Quando o Ministro da Educação afirma que Filosofia e Sociologia “podem” ser estudadas desde que cada um pague do próprio bolso, está reforçando a narrativa que tenta enquadrar a educação como um serviço, não como um direito. Neste ponto, a guerra cultural encontra uma aliada nas empresas de educação privada. A educação como serviço reproduz desigualdades. Nenhum estado-nação superou o flagelo da desigualdade sem passar pela educação pública, principalmente a básica, cuja verba também foi cortada. As universidades públicas são conquistas da sociedade brasileira que a encaram como meio de ascensão social, a conquista de uma educação básica de qualidade, pelos mesmos motivos, são objetivos que também merecem ser conquistados. Esta meta não implica o desmonte da universidade pública, podem ser metas complementares. Testemunhar seus filhos em universidades públicas de excelência ainda continua sendo o anseio de grande parte das famílias.

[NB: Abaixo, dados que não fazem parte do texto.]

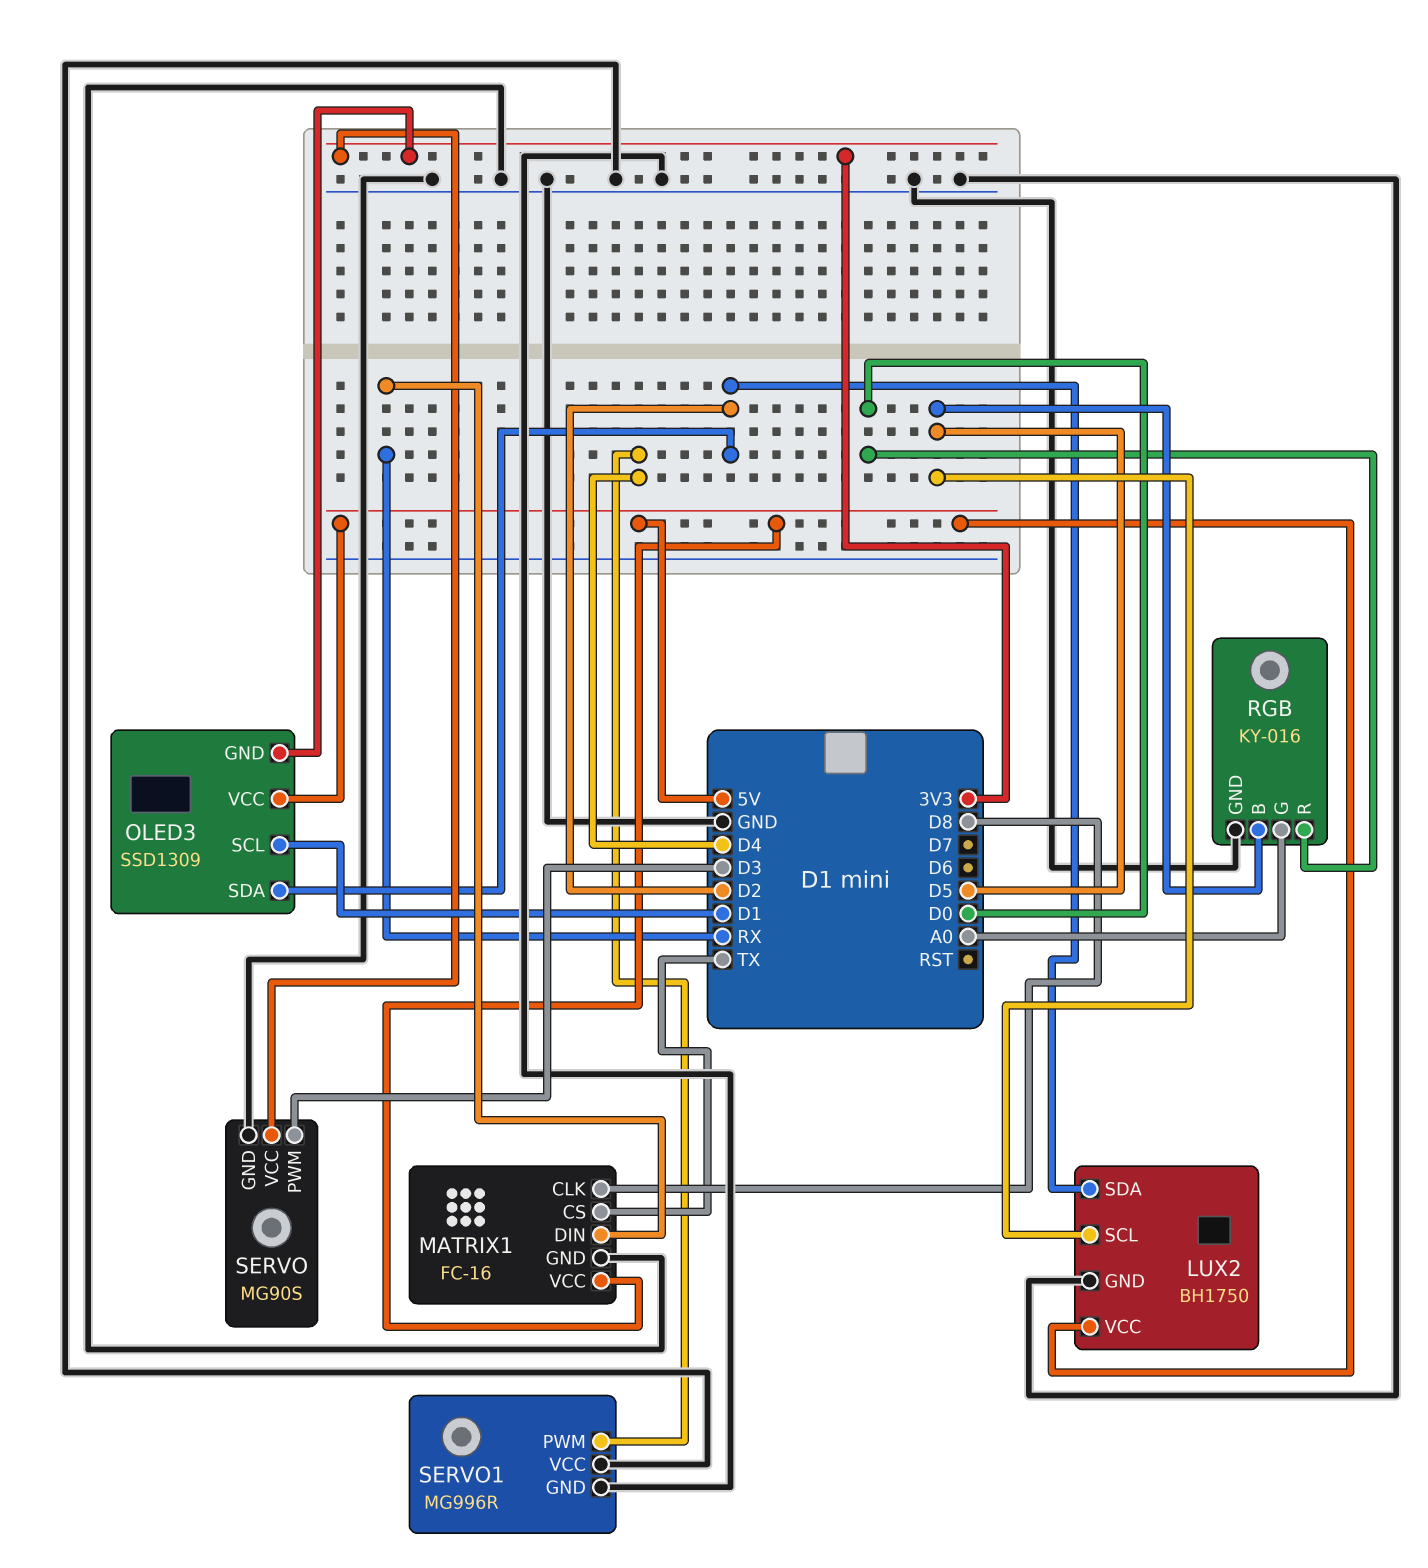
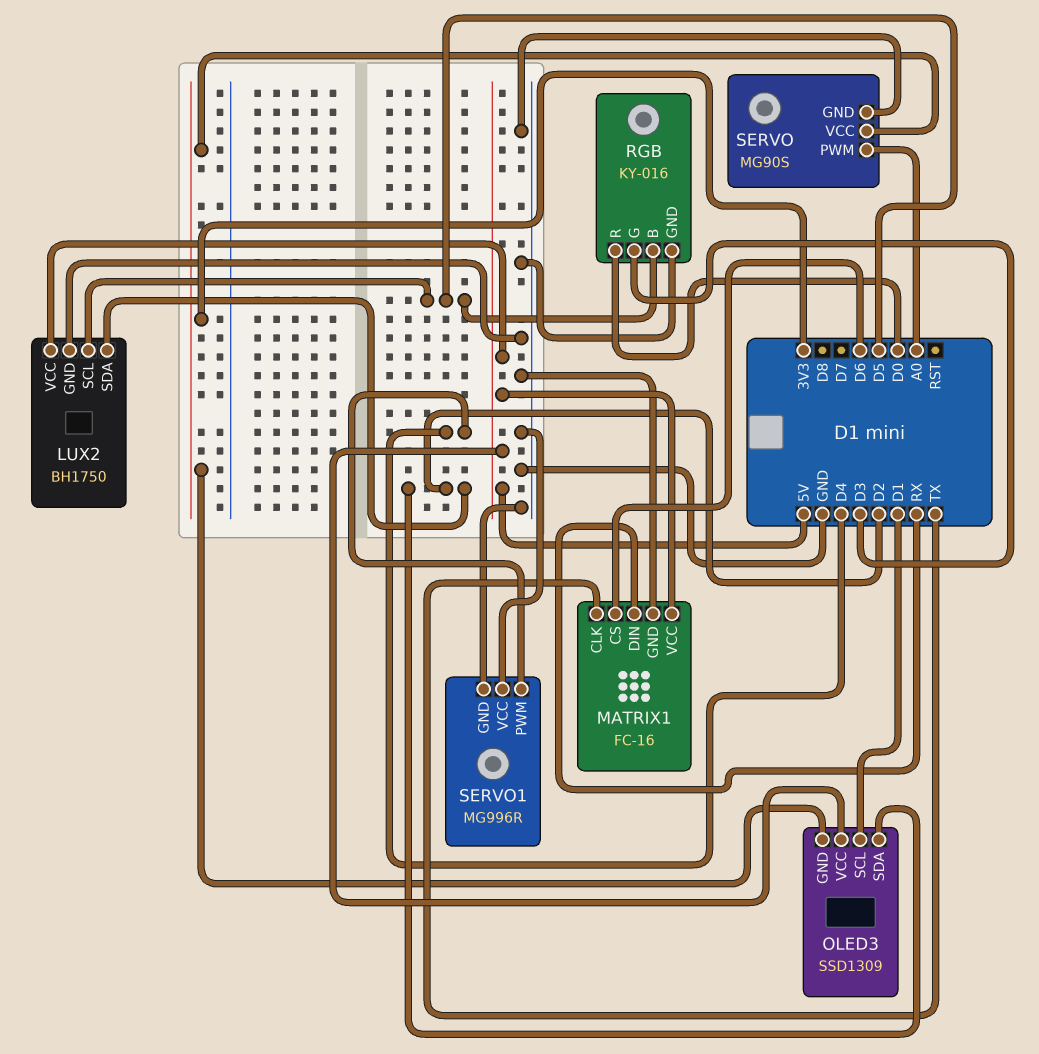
MATRIX1 pin CLK: D8 -> TX
MATRIX1 pin CS: TX -> D6
RGB pin G: A0 -> D3
SERVO pin PWM: D3 -> A0

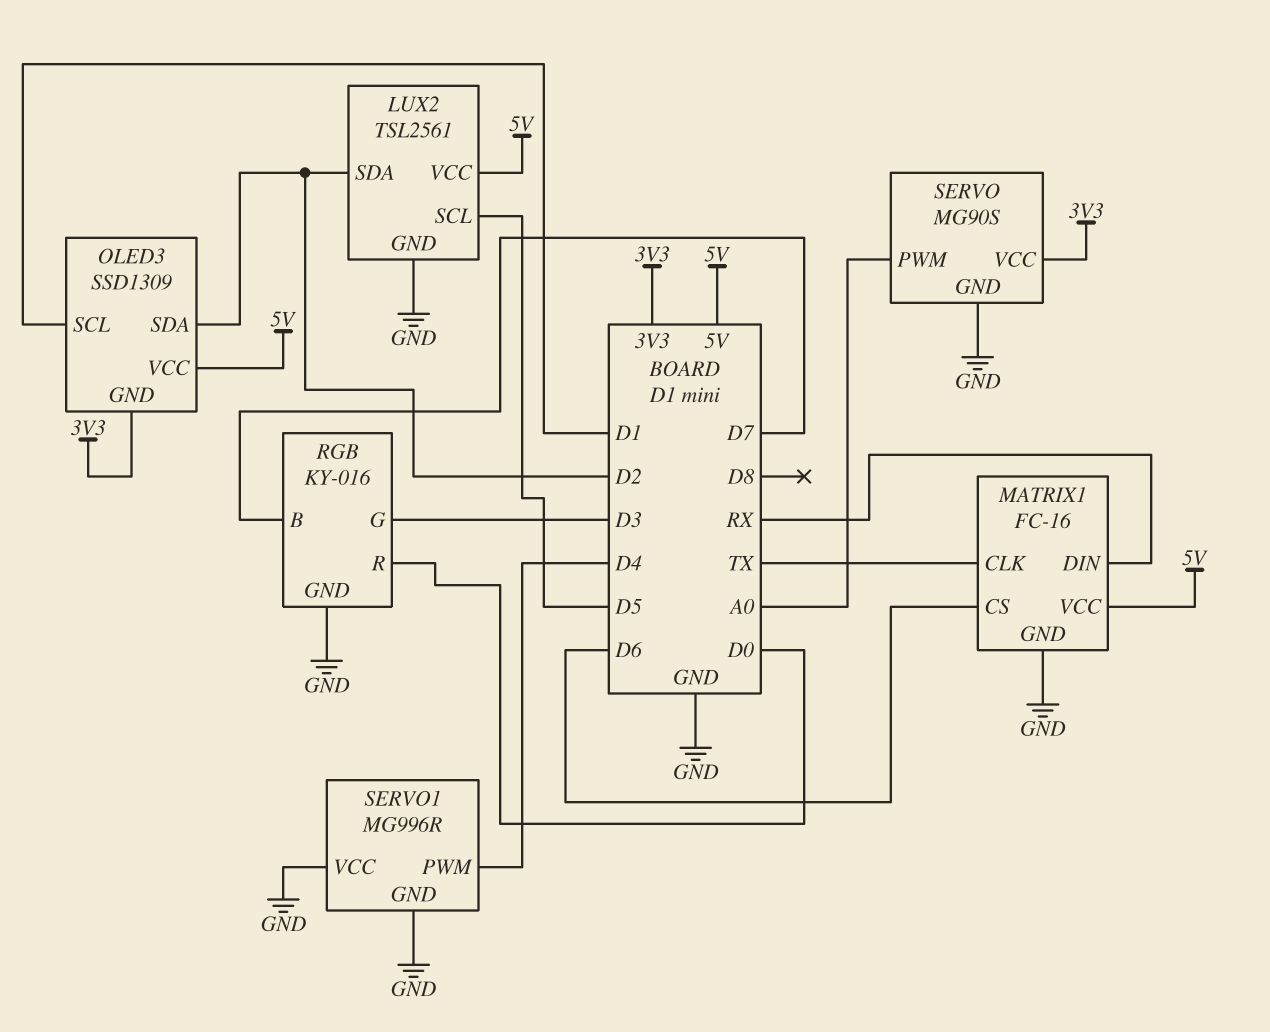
LUX2: BH1750 -> TSL2561
RGB pin B: D5 -> D7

Apesar das condições adversas e desfavoráveis, o acesso a uma universidade de excelência é tido pela população como um direito, muitos possuem em seu imaginário casos de conhecidos e colegas que superaram uma condição social vulnerável pelo ingresso em institutos federais e universidades públicas. Se este acesso fosse um serviço, muitos deles jamais teriam esta oportunidade.

Sob as vestes de uma guerra cultural tenta-se dissimular a retirada de direitos, o direito à educação de qualidade é um deles. O aumento da desigualdade será seu efeito mais nocivo.

Cultural? A guerra é social!

Contra-ataque

Não envergonhar-se, não temer

Qual o emblema da liberdade alcançada? — Não mais envergonhar-se de si mesmo.

(NIETZSCHE, A Gaia Ciência. Af. 275)

A vergonha é uma forma velada de proibição, mais sútil do que as normas. Seu poder coibitivo não depende da ação de uma vigilância externa, o próprio indivíduo é seu algoz. Onde a vergonha atua a proibição legal não é necessária. O adversário envergonhado é sempre mais fraco. O medo e a vergonha debilitam. Nesse caso o orgulho fortalece. Poucas vezes se viu uma campanha estatal tão intensa de ataque às humanidades e a carreira docente como um todo, sobretudo nas universidades públicas. Mesmo com os cortes no orçamento das universidades federais no próximo semestre, que afetará seu funcionamento estrutural, há algo que não pode ser tirado, que vai além dos espaços físicos. Uma universidade é bem-sucedida por aquilo que seus integrantes levam de lá, não por sua estrutura física. Este caráter transformador das universidades públicas, que se tenta combater, não pode ser tirado por nenhum corte orçamentário. Apesar dos cortes estaremos lá. O apelo por um ensino estritamente técnico é inútil; em tempos de rápidas mudanças tecnológicas qualquer conhecimento técnico repassado logo estará defasado, mais importante é ensinar a aprender; mais importante é ensinar o cultivo da autonomia de pensamento em tempos polarizados e de informações duvidosas. Não há como tirar às Humanidades da equação, não há desenvolvimento sem ela.

Não somos nós quem devemos nos envergonhar, tampouco devemos temer.